Thursday, December 15, 2011

The End of an Error


The war in Iraq officially ended today. I honestly wasn't sure I'd ever see this day.

I've written, spoken, screamed, argued, spat out, and drunkenly slurred so many words on so many occasions damning this war and those who started it, and now on the day of its end, I'm having trouble finding thoughts to contribute.

It's hard to eulogize a war when one can't even articulate why we fought it. I still don't know. In fact, with every year I think the war has made even less sense. Maybe Bush really did think Iraq had nukes and ties to Al Qaeda. If so, perhaps one day, when we can speak honestly about Iraq, we can take a lesson from it about qualities to avoid in a presidential candidate. It is certainly a warning against electing charismatic dimwits, people with no intellectual curiosity and a philosophy of decision-making "from the gut."

Maybe in the future, Americans will force themselves to keep their cool in the aftermath of an attack, telling themselves: "don't do anything rash or allow yourselves to be conned. Remember Iraq."

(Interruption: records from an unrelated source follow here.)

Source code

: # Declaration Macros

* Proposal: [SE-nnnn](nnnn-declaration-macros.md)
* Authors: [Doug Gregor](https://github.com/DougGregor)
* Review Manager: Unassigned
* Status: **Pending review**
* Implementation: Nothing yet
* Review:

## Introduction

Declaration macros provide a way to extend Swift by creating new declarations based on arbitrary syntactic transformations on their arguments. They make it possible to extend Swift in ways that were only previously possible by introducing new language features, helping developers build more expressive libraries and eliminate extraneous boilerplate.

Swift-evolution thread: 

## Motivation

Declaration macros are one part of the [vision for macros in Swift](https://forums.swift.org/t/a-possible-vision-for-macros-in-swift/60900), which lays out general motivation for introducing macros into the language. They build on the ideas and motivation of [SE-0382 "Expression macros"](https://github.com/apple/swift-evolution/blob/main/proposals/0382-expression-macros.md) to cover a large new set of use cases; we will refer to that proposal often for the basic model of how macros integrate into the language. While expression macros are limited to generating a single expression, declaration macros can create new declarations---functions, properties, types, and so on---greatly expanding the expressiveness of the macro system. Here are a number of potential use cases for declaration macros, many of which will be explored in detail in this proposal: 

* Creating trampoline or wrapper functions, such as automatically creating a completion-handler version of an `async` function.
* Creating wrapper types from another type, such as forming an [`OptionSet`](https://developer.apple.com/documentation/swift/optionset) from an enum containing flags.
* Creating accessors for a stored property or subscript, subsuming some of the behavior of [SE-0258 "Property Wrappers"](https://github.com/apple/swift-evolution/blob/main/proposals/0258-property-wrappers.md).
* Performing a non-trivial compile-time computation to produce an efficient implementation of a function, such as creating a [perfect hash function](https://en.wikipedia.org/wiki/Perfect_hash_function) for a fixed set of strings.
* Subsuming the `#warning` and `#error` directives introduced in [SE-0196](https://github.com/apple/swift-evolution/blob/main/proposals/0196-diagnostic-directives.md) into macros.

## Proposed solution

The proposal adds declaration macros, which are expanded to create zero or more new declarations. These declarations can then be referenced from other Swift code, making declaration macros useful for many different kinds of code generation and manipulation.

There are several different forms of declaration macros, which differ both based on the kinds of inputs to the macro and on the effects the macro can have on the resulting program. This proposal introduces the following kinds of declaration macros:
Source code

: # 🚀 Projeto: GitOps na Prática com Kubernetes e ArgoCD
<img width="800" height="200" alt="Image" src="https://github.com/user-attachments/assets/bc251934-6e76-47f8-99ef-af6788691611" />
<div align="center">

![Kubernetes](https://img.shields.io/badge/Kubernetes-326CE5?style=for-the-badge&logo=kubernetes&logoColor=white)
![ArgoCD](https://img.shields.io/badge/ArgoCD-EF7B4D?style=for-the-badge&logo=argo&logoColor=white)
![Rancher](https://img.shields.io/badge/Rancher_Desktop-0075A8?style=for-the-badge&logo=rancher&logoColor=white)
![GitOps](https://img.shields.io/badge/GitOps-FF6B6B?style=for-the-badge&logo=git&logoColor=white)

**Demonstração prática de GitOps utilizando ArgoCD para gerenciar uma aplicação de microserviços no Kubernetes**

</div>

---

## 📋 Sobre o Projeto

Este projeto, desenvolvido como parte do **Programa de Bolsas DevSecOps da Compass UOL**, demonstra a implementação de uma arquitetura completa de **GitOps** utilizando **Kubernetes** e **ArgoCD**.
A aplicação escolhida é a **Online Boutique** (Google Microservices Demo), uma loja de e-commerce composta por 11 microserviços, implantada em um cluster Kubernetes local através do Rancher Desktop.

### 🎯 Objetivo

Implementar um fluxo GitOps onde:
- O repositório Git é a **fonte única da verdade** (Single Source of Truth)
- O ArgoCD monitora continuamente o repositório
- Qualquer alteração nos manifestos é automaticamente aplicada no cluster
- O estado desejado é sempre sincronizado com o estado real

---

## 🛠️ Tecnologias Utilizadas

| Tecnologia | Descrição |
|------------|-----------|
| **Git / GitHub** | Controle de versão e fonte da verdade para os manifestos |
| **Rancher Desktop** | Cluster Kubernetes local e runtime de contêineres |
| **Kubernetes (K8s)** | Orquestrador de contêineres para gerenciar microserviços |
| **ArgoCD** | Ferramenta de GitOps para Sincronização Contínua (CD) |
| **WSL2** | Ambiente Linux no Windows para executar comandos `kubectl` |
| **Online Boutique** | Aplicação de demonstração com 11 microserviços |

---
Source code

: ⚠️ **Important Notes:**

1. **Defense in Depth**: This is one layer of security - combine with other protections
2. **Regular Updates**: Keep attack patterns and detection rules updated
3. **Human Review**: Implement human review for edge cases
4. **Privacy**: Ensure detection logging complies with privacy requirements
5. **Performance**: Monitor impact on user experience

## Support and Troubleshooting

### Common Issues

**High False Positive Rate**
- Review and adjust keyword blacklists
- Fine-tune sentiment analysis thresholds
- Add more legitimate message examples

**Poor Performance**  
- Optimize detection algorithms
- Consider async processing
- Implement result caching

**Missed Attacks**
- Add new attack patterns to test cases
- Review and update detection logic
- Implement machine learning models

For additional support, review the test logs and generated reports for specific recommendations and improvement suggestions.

Iraq could prove the anti-WWII. Neoconservatives, for instance, think war is always the answer, citing World War II as historical precedent. Every foreign leader becomes Hitler, all of their crimes become the Holocaust, every American president has the choice to be Chamberlain or Churchill.

Perhaps Iraq could become a catch-all reason to keep our cool and not listen to those who would con us into war. Perhaps every "bad guy" could become Saddam Hussein, unarmed and besieged, wrongfully accused of being a threat to the US but unable to admit he has no super-secret nuclear program because it's the only thing keeping Iran at bay. Every ostensible reason for invasion becomes Iraqi WMD, existent only in the fever dreams of the administration. Every warmonger could become Colin Powell, dangling falsified evidence that the proponents of war call "ironclad." And every president is in trouble of becoming George W. Bush, blinded by the need for revenge, manipulated by his underlings and advisors, impervious to all countervailing evidence, firing weapons inspector and weapons inspector when they return to report that the enemy's mobile weapons labs are a myth.

I'll end by recalling that it was the terrorist attacks of September 11, and the need for revenge, that were a primary cause of the war. As of today, 4,487 American soldiers have been killed in Iraq, about 1,000 more than the total casualties of 9/11.